Disney · Primly Community

Disney product manager interview questions: what I got asked across 5 rounds

pm_priya · 4 replies

Went through the Disney PM loop earlier this year for a senior PM role on the Disney+ growth team. Five rounds total over two sessions (one HM screen, one four-round virtual onsite). Here's the breakdown.

What the PM interview at Disney actually tests:

Disney PM interviews are heavier on product sense and lighter on metrics/execution than you'd expect from a streaming company. The interviewers seem to genuinely care whether you understand their product and user base, which is unusually broad: kids, families, Disney superfans, Hulu subscribers who came from a different content paradigm, ESPN sports viewers.

Real questions I got: How would you improve the Disney+ new user onboarding experience for families with kids under 10? You're a PM for Disney+ and subscriber growth has slowed for the 25-35 age bracket. Walk me through how you'd diagnose and address this. Tell me about a product decision you made that you later regretted. What would you do differently? How would you prioritize between improving the content discovery experience vs. fixing a recurring playback bug that affects 3% of users? Describe a time you launched something that didn't land as expected and what happened next.

The case questions were conversational, not structured like a consulting case. They wanted to see how you think out loud, not a perfect framework.

Behavioral: A lot of 'influence without authority' scenarios. Disney has a complex org with content studios, parks, licensing, and tech all intersecting. They want PMs who can navigate ambiguity and get things done without a clear chain of command.

What differentiated candidates (from what the HM told me post-offer): Specificity about Disney products and users. Generic 'improve retention' answers fell flat. Knowing the difference between Disney+ and Hulu audience behaviors and having a point of view on it was valued.

Comp for reference: offer was $185k base, 15% bonus target, RSU grant. LA-based role.

4 replies

growth_gabe

The 25-35 demographic question is genuinely interesting because Disney has been actively trying to grow that cohort with adult IP (Star Wars, Marvel) while not alienating the family base. Did they want you to recommend adding more adult content or were they looking for retention/engagement tactics?

pm_priya

They seemed most interested in how I'd diagnose it before jumping to solutions. I talked through the possible reasons (content library gaps vs. discovery vs. churn after major release cycles) and they pushed me on what data I'd look at first.
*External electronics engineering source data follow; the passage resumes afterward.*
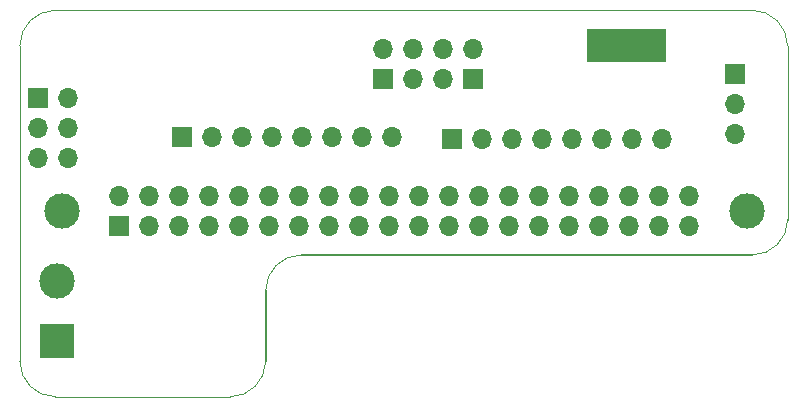
<source format=gbr>
G04 #@! TF.GenerationSoftware,KiCad,Pcbnew,(6.0.1)*
G04 #@! TF.CreationDate,2022-12-05T15:49:33+00:00*
G04 #@! TF.ProjectId,retropie-minicade-hat,72657472-6f70-4696-952d-6d696e696361,rev?*
G04 #@! TF.SameCoordinates,Original*
G04 #@! TF.FileFunction,Soldermask,Bot*
G04 #@! TF.FilePolarity,Negative*
%FSLAX46Y46*%
G04 Gerber Fmt 4.6, Leading zero omitted, Abs format (unit mm)*
G04 Created by KiCad (PCBNEW (6.0.1)) date 2022-12-05 15:49:33*
%MOMM*%
%LPD*%
G01*
G04 APERTURE LIST*
%ADD10C,0.100000*%
G04 #@! TA.AperFunction,Profile*
%ADD11C,0.100000*%
G04 #@! TD*
G04 #@! TA.AperFunction,Profile*
%ADD12C,0.150000*%
G04 #@! TD*
%ADD13C,3.000000*%
%ADD14R,1.700000X1.700000*%
%ADD15O,1.700000X1.700000*%
%ADD16R,3.000000X3.000000*%
G04 APERTURE END LIST*
D10*
X126492000Y-48895000D02*
X133096000Y-48895000D01*
X133096000Y-48895000D02*
X133096000Y-51562000D01*
X133096000Y-51562000D02*
X126492000Y-51562000D01*
X126492000Y-51562000D02*
X126492000Y-48895000D01*
G36*
X126492000Y-48895000D02*
G01*
X133096000Y-48895000D01*
X133096000Y-51562000D01*
X126492000Y-51562000D01*
X126492000Y-48895000D01*
G37*
D11*
X143510000Y-65024000D02*
X143499680Y-50291999D01*
X78499680Y-50291999D02*
X78499680Y-77013320D01*
D12*
X99314000Y-77018556D02*
X99314000Y-71013528D01*
D11*
X96314005Y-80013321D02*
G75*
G03*
X99314000Y-77018556I-2J3000002D01*
G01*
X140499680Y-47291999D02*
X81499680Y-47291999D01*
X81499680Y-80013320D02*
X96314005Y-80013320D01*
X102313995Y-68018763D02*
G75*
G03*
X99314000Y-71013528I2J-3000002D01*
G01*
D12*
X140510005Y-68018764D02*
X102313995Y-68018764D01*
D11*
X143499680Y-50291999D02*
G75*
G03*
X140499680Y-47291999I-3000001J-1D01*
G01*
X81499680Y-47291999D02*
G75*
G03*
X78499680Y-50291999I1J-3000001D01*
G01*
X140510005Y-68018765D02*
G75*
G03*
X143510000Y-65024000I-2J3000002D01*
G01*
X78499680Y-77013320D02*
G75*
G03*
X81499680Y-80013320I3000001J1D01*
G01*
D13*
X82040000Y-64310000D03*
X140040000Y-64330000D03*
D14*
X109220000Y-53086000D03*
D15*
X109220000Y-50546000D03*
X111760000Y-53086000D03*
X111760000Y-50546000D03*
D14*
X139065000Y-52720000D03*
D15*
X139065000Y-55260000D03*
X139065000Y-57800000D03*
D14*
X80010000Y-54737000D03*
D15*
X82550000Y-54737000D03*
X80010000Y-57277000D03*
X82550000Y-57277000D03*
X80010000Y-59817000D03*
X82550000Y-59817000D03*
D14*
X115077000Y-58166000D03*
D15*
X117617000Y-58166000D03*
X120157000Y-58166000D03*
X122697000Y-58166000D03*
X125237000Y-58166000D03*
X127777000Y-58166000D03*
X130317000Y-58166000D03*
X132857000Y-58166000D03*
D16*
X81661000Y-75311000D03*
D13*
X81661000Y-70231000D03*
D14*
X116845000Y-53091000D03*
D15*
X114305000Y-53091000D03*
X116845000Y-50551000D03*
X114305000Y-50551000D03*
D14*
X92217000Y-58039000D03*
D15*
X94757000Y-58039000D03*
X97297000Y-58039000D03*
X99837000Y-58039000D03*
X102377000Y-58039000D03*
X104917000Y-58039000D03*
X107457000Y-58039000D03*
X109997000Y-58039000D03*
D14*
X86920000Y-65590000D03*
D15*
X86920000Y-63050000D03*
X89460000Y-65590000D03*
X89460000Y-63050000D03*
X92000000Y-65590000D03*
X92000000Y-63050000D03*
X94540000Y-65590000D03*
X94540000Y-63050000D03*
X97080000Y-65590000D03*
X97080000Y-63050000D03*
X99620000Y-65590000D03*
X99620000Y-63050000D03*
X102160000Y-65590000D03*
X102160000Y-63050000D03*
X104700000Y-65590000D03*
X104700000Y-63050000D03*
X107240000Y-65590000D03*
X107240000Y-63050000D03*
X109780000Y-65590000D03*
X109780000Y-63050000D03*
X112320000Y-65590000D03*
X112320000Y-63050000D03*
X114860000Y-65590000D03*
X114860000Y-63050000D03*
X117400000Y-65590000D03*
X117400000Y-63050000D03*
X119940000Y-65590000D03*
X119940000Y-63050000D03*
X122480000Y-65590000D03*
X122480000Y-63050000D03*
X125020000Y-65590000D03*
X125020000Y-63050000D03*
X127560000Y-65590000D03*
X127560000Y-63050000D03*
X130100000Y-65590000D03*
X130100000Y-63050000D03*
X132640000Y-65590000D03*
X132640000Y-63050000D03*
X135180000Y-65590000D03*
X135180000Y-63050000D03*
M02*

</source>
They didn't want a content strategy recommendation from a PM candidate.

apm_aisha

The org complexity angle is real. I've heard Disney PM roles require a lot of cross-org navigation because of how decentralized the studio structure is. Did you get a sense of how much autonomy PMs actually have?

tired_recruiter

$185k base for LA senior PM in 2026 is solid but not exceptional. Disney tends to compensate on mission and stability more than raw cash. The bonus and RSU structure matters a lot there.